• What to produce: Set down the entries below exactly; drop the pictures.

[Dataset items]
====================

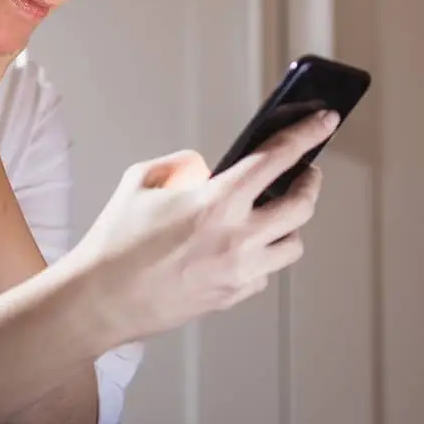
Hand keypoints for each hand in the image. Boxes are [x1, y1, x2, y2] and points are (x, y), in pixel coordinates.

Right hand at [66, 110, 338, 344]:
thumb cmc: (114, 243)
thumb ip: (180, 165)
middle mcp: (237, 237)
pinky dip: (262, 256)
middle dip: (310, 182)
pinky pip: (266, 272)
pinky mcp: (232, 297)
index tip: (326, 120)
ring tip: (275, 213)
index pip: (277, 158)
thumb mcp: (139, 182)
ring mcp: (239, 272)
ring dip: (289, 224)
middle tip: (306, 172)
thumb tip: (207, 169)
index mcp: (217, 201)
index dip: (307, 134)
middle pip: (302, 205)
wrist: (98, 302)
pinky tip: (243, 247)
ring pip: (293, 244)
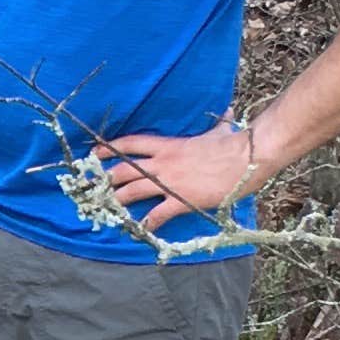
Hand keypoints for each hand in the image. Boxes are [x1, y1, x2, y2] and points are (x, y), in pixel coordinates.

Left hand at [99, 120, 257, 221]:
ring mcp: (170, 182)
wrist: (246, 159)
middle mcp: (163, 163)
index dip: (111, 148)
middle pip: (124, 170)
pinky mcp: (181, 200)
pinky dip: (147, 222)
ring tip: (106, 207)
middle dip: (106, 178)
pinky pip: (158, 214)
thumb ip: (218, 124)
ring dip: (117, 200)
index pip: (132, 144)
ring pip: (133, 191)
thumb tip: (228, 111)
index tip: (95, 153)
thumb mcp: (221, 131)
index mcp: (168, 145)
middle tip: (93, 186)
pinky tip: (140, 228)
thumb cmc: (233, 145)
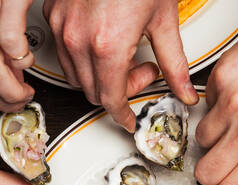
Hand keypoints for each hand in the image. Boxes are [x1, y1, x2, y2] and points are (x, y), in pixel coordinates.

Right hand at [43, 0, 198, 130]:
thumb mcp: (164, 20)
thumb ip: (174, 64)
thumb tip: (184, 90)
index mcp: (108, 44)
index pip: (110, 99)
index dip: (123, 115)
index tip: (130, 118)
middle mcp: (79, 38)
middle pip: (93, 91)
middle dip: (118, 91)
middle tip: (141, 71)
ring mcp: (62, 25)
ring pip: (76, 75)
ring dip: (100, 75)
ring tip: (123, 54)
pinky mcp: (53, 13)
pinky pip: (63, 52)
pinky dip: (82, 57)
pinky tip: (103, 42)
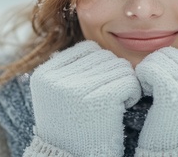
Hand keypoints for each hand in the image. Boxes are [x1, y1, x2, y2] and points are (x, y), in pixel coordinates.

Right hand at [29, 40, 140, 155]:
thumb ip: (69, 72)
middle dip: (112, 74)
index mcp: (44, 75)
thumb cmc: (73, 130)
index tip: (98, 87)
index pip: (87, 49)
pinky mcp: (99, 100)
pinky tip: (121, 108)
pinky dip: (132, 93)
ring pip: (119, 66)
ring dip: (123, 83)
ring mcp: (76, 88)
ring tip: (114, 104)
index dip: (100, 65)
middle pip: (104, 56)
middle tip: (109, 98)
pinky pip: (129, 81)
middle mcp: (57, 78)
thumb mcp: (58, 97)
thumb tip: (94, 47)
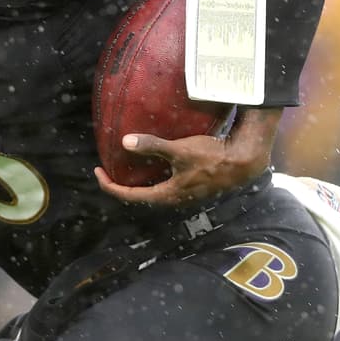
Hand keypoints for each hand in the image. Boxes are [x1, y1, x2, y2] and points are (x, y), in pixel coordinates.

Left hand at [94, 108, 281, 204]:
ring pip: (152, 190)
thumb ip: (153, 145)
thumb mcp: (180, 150)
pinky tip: (152, 161)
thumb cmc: (211, 158)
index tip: (97, 172)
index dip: (110, 185)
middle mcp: (172, 198)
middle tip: (108, 169)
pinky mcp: (190, 185)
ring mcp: (182, 193)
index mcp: (166, 195)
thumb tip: (125, 142)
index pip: (129, 196)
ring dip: (137, 179)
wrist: (242, 162)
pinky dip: (152, 175)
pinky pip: (164, 183)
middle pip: (139, 195)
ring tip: (126, 165)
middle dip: (121, 183)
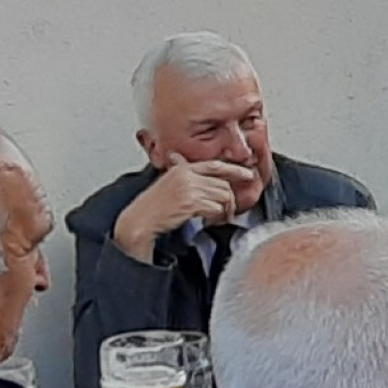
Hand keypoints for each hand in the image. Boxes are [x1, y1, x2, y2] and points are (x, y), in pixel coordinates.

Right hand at [111, 157, 261, 258]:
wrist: (139, 221)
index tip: (248, 174)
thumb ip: (185, 180)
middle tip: (227, 212)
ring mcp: (188, 188)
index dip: (234, 169)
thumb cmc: (151, 208)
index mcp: (181, 169)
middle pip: (222, 184)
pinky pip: (215, 208)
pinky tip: (209, 222)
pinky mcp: (190, 202)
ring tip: (218, 219)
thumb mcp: (167, 186)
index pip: (214, 165)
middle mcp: (186, 175)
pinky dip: (216, 218)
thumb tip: (206, 184)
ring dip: (224, 211)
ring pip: (222, 196)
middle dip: (229, 200)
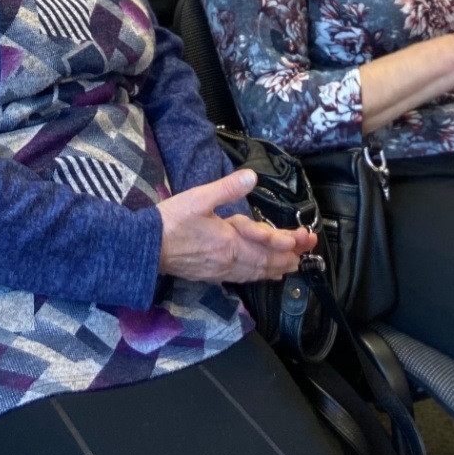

====================

• Response to this task:
Hand keypoints for each hand in the image. Boxes are [x1, y1, x2, y2] and points are (x, y), in pixel coordinates.

Right hand at [66, 110, 338, 344]:
thumb cmc: (114, 243)
thumb ip: (180, 165)
middle mcp: (237, 237)
pinky dip: (262, 256)
middle dip: (310, 182)
pinky pip: (266, 272)
pinky mcp: (232, 297)
index tip: (326, 120)
ring tip: (275, 213)
index pip: (277, 158)
thumb mcp: (139, 182)
ring mcp: (239, 272)
ring dip: (289, 224)
middle tip: (306, 172)
thumb tip: (207, 169)
index mcp: (217, 201)
index dip: (307, 134)
middle pip: (302, 205)
wrist: (98, 302)
pinky tip: (243, 247)
ring pip: (293, 244)
Hand keypoints for each hand in the image. Boxes are [x1, y1, x2, y2] and points are (x, y), in pixel coordinates.

Left hand at [99, 120, 257, 221]:
ring mcp: (170, 182)
wrist: (246, 159)
middle mcp: (163, 163)
index dip: (111, 148)
middle pip: (124, 170)
pinky mcp: (181, 200)
pinky dip: (147, 222)
ring tip: (106, 207)
middle dip: (106, 178)
pinky pip: (158, 214)
thumb ip: (218, 124)
ring dip: (117, 200)
index pip: (132, 144)
ring pip: (133, 191)
thumb tip: (228, 111)
index tip: (95, 153)
thumb mcp: (221, 131)
index mcp: (168, 145)
middle tip: (93, 186)
pinky tip: (140, 228)
thumb cmc: (233, 145)
Hand keypoints for each hand in the image. Boxes are [x1, y1, x2, y2] and points are (x, y), in pixel coordinates.

Right hand at [43, 0, 198, 130]:
thumb mcp: (164, 20)
thumb ip: (174, 64)
thumb tip: (184, 90)
index mcp: (108, 44)
index pip: (110, 99)
index dip: (123, 115)
index tip: (130, 118)
middle mcp: (79, 38)
middle pip: (93, 91)
middle dip: (118, 91)
middle tip: (141, 71)
ring mcp: (62, 25)
ring pip: (76, 75)
ring dip: (100, 75)
ring tip: (123, 54)
pinky mcp: (53, 13)
pinky pip: (63, 52)
pinky dip: (82, 57)
pinky tip: (103, 42)
Hand keypoints for each hand in the image. Boxes are [x1, y1, x2, y2] and points are (x, y), in pixel coordinates.

Right hand at [29, 40, 140, 155]:
thumb ip: (69, 72)
middle dip: (112, 74)
index mcp: (44, 75)
thumb cmc: (73, 130)
index tip: (98, 87)
index pip: (87, 49)
pinky mcp: (99, 100)
pinky tip: (121, 108)
pinky dip: (132, 93)
ring pip: (119, 66)
ring dip: (123, 83)
ring mcp: (76, 88)
ring tip: (114, 104)
index dip: (100, 65)
middle pip: (104, 56)
middle tip: (109, 98)
pinky pip: (129, 81)
middle mcp: (57, 78)
thumb mcp: (58, 97)
thumb tip: (94, 47)
Hand keypoints for each hand in the image. Boxes are [x1, y1, x2, y2] and points are (x, y), in pixel coordinates.

Left hand at [94, 108, 281, 204]:
ring pip: (152, 190)
thumb ip: (153, 145)
thumb mcp: (180, 150)
pinky tip: (152, 161)
thumb cmc: (211, 158)
index tip: (97, 172)
index dip: (110, 185)
middle mcp: (172, 198)
middle tip: (108, 169)
pinky mcp: (190, 185)
ring mcp: (182, 193)
index mcp: (166, 195)
thumb tip: (125, 142)
index pip: (129, 196)
ring dip: (137, 179)
wrist: (242, 162)
pinky dip: (152, 175)
pinky pip: (164, 183)
middle pip: (139, 195)
ring tip: (126, 165)
middle dip: (121, 183)
Hand keypoints for each hand in the image. Boxes are [x1, y1, x2, y2] and points are (x, y), in pixel coordinates.

Right hand at [111, 157, 261, 258]:
wrist: (139, 221)
index tip: (248, 174)
thumb ip: (185, 180)
middle tip: (227, 212)
ring mcp: (188, 188)
index dip: (234, 169)
thumb cmc: (151, 208)
index mcp: (181, 169)
middle pip: (222, 184)
pinky pip: (215, 208)
pinky tip: (209, 222)
pinky mcp: (190, 202)
ring tip: (218, 219)
thumb mcp: (167, 186)
index pip: (214, 165)
middle mcp: (186, 175)
pinky dip: (216, 218)
thumb tip: (206, 184)
ring dip: (224, 211)
ring pip: (222, 196)
middle dip: (229, 200)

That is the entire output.